Sebenarnya ada beberapa filsuf dan juga munsyi yang menyodorkan kata “vandalis” untuk menggantikan kata anarkis sebagai definisi dari aksi pengrusakan oleh ormas/aksi buruh/aparat dan lain sebagainya. Kata “vandalis” ini diambil dari aksi Bangsa Vandals di masa lalu yang selalu menghancurkan setiap kota yang dikuasainya lewat jalur pemaksaan. Tetapi kalimat ini tak pernah dipakai oleh media massa untuk ”merehabilitasi” anarkis.  Akan menjadi naif bila saya berpikir bahwa kesalahan ini terjadi karena ketidak tahuan media massa karena pers Indonesia diisi oleh orang-orang berpendidikan tinggi dari zaman kolonial hingga kini. Kesalahan yang terus dipelihara ini adalah kesengajaan dari investor yang menguasai industri pers dalam negeri karena ideologi anarki ini berbahaya bagi kelangsungan laba investasinya. Seperti halnya negara maka para kapitalis yang menguasai industri berita juga menganggap anarkisme adalah ancaman yang harus dimusnahkan. Sampai disini saya perlu mepertanyakan kepada anda yang membaca ini; apakah anda masih memiliki akal sehat? Bila jawaban anda adalah ya maka tidak menjadi masalah bagi anda untuk meneruskan membaca, tetapi bila anda menjawab tidak maka saya sarankan untuk mengakhiri bacaan anda tepat pada alinea ini.

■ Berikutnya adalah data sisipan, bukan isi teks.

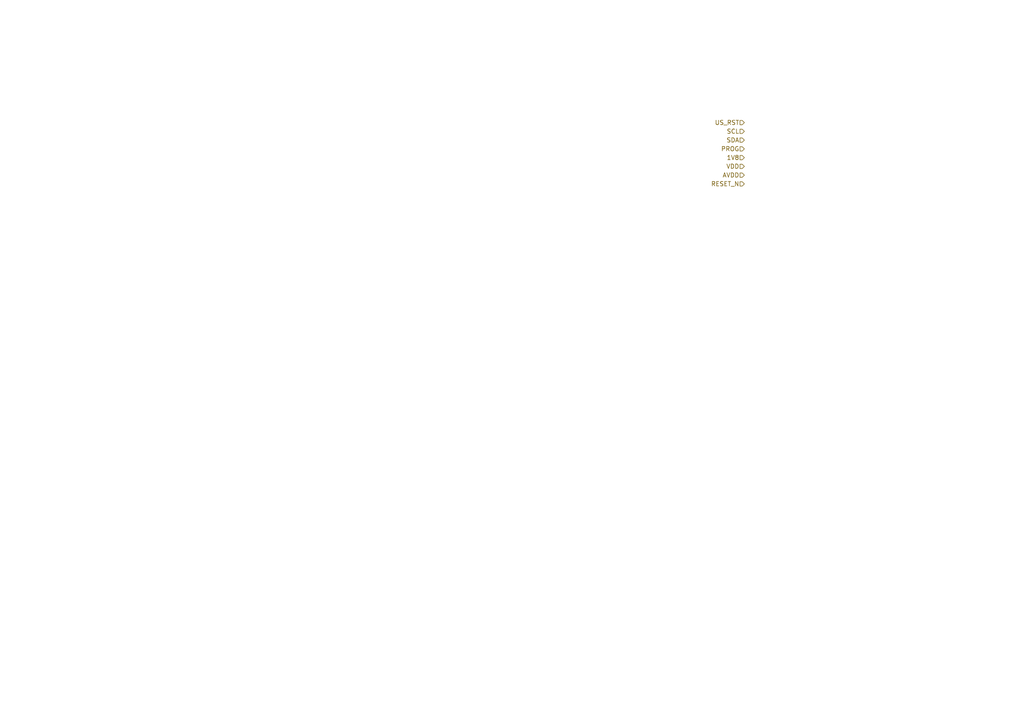
<source format=kicad_sch>
(kicad_sch
	(version 20231120)
	(generator "eeschema")
	(generator_version "8.0")
	(uuid "0fe499e2-e117-4a34-b020-9f8b92ff068f")
	(paper "A4")
	(lib_symbols)
	(hierarchical_label "1V8"
		(shape input)
		(at 215.9 45.72 180)
		(fields_autoplaced yes)
		(effects
			(font
				(size 1.27 1.27)
			)
			(justify right)
		)
		(uuid "02b82663-a0ef-4ef4-bce5-26a17554f577")
	)
	(hierarchical_label "SDA"
		(shape input)
		(at 215.9 40.64 180)
		(fields_autoplaced yes)
		(effects
			(font
				(size 1.27 1.27)
			)
			(justify right)
		)
		(uuid "1259809a-c507-4fdb-95d6-5855ed31ca5b")
	)
	(hierarchical_label "VDD"
		(shape input)
		(at 215.9 48.26 180)
		(fields_autoplaced yes)
		(effects
			(font
				(size 1.27 1.27)
			)
			(justify right)
		)
		(uuid "1fc3cf69-4987-43e1-83e7-0cbb84849776")
	)
	(hierarchical_label "RESET_N"
		(shape input)
		(at 215.9 53.34 180)
		(fields_autoplaced yes)
		(effects
			(font
				(size 1.27 1.27)
			)
			(justify right)
		)
		(uuid "66b940ed-ca50-4a79-a38c-1936c0aea7a5")
	)
	(hierarchical_label "AVDD"
		(shape input)
		(at 215.9 50.8 180)
		(fields_autoplaced yes)
		(effects
			(font
				(size 1.27 1.27)
			)
			(justify right)
		)
		(uuid "a83eb7af-2c7d-4379-be2f-bfab7ce71c55")
	)
	(hierarchical_label "US_RST"
		(shape input)
		(at 215.9 35.56 180)
		(fields_autoplaced yes)
		(effects
			(font
				(size 1.27 1.27)
			)
			(justify right)
		)
		(uuid "ace4c075-3a8c-4cd4-a942-04214541a6d4")
	)
	(hierarchical_label "SCL"
		(shape input)
		(at 215.9 38.1 180)
		(fields_autoplaced yes)
		(effects
			(font
				(size 1.27 1.27)
			)
			(justify right)
		)
		(uuid "c13f8bf6-564c-401d-866a-eb715f8b6faf")
	)
	(hierarchical_label "PROG"
		(shape input)
		(at 215.9 43.18 180)
		(fields_autoplaced yes)
		(effects
			(font
				(size 1.27 1.27)
			)
			(justify right)
		)
		(uuid "c6d56fb5-fedd-4be1-abd6-961a29774133")
	)
)

</source>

Anarkisme, sebagaimana halnya ideologi lainnya, bersifat lintas batas atau internasional.  Karena itu apa yang menjadi landasan pemikiran saya dalam tulisan ini juga berlaku sama di negara-negara lain. Bila saya menulis bahwa tak ada ormas anarkis di Indonesia maka hal yang sama juga terjadi di belahan dunia manapun. Menggerogoti akal sehat bila memaksakan bahwa para anarkis bergabung dalam sebuah ormas yang jelas mengedepankan komando dari atas ke bawah padahal justru hal tersebut yang menjadi jalan perjuangan para anarkis.

Memang pernah tertulis dalam sejarah ketika para anarkis berkolaborasi dengan barisan sosialis dalam menjungkalkan kediktatoran Jendral Franco dalam sejarah politik Spanyol, tetapi kolaborasi tersebut tidaklah menjadi massif hingga harus dilegalkan dan termanifestasikan sebagai sebuah organisasi. Kerjasama itu lebih  bersifat strategis karena adanya kesamaan  musuh politik yang harus ditumbangkan. Kediktatoran Militer.

Hal serupa juga potensial terjadi di negeri ini bila situasi sosial politik menurun ke arah ketidak-percayaan rakyat terhadap institusi negara beserta aparat dan pejabatnya. Rakyat yang sadar bahwa dirinya seumur hidup hanya menjadi obyek eksploitasi para penyelenggara negara akan memuntahkan sikap pembangkangan dan dalam carut marut kondisi itu maka aksi vandalis akan terjadi dan negara akan berhenti.

Mei 1998 bukanlah aksi pembangkangan rakyat seperti yang saya tulis di paragraf di atas ini. Mei 1998 adalah aksi terorganisir dari rezim yang tak mau hilang kendali atas negeri ini. Hal ini sesuai pula dengan hasil rekomendasi Tim Gabungan Pencari Fakta yang dibentuk negara untuk menyelidiki kerusuhan mei 1998.

Tapi saya tidak ingin melebar kepada kasus tersebut, melainkan mencoba fokus pada narasi sesat yang dikembangkan media massa arus utama yang harus diakhiri sekarang juga. Bagaimana caranya? Bila semua opini masyarakat sudah dikondisikan oleh para industriawan berita?? Internet adalah senapan super yang siap memuntahkan peluru-peluru untuk menghancurkan opini massal tersebut.  Dan saya menggunakan itu. Apakah efektif? Saya harap efektif karena peluru yang saya tembakkan ini hanya akan berfungsi bila akal sehat anda, sebagai pembaca, selalu berada pada tempurung kepala anda. Karena di zaman sekarang banyak orang yang suka bepergian tanpa membawa akal sehat.

Sekali lagi; tak ada ormas anarkis di Indonesia dan ini berarti tak ada ormas anarkis di seluruh dunia.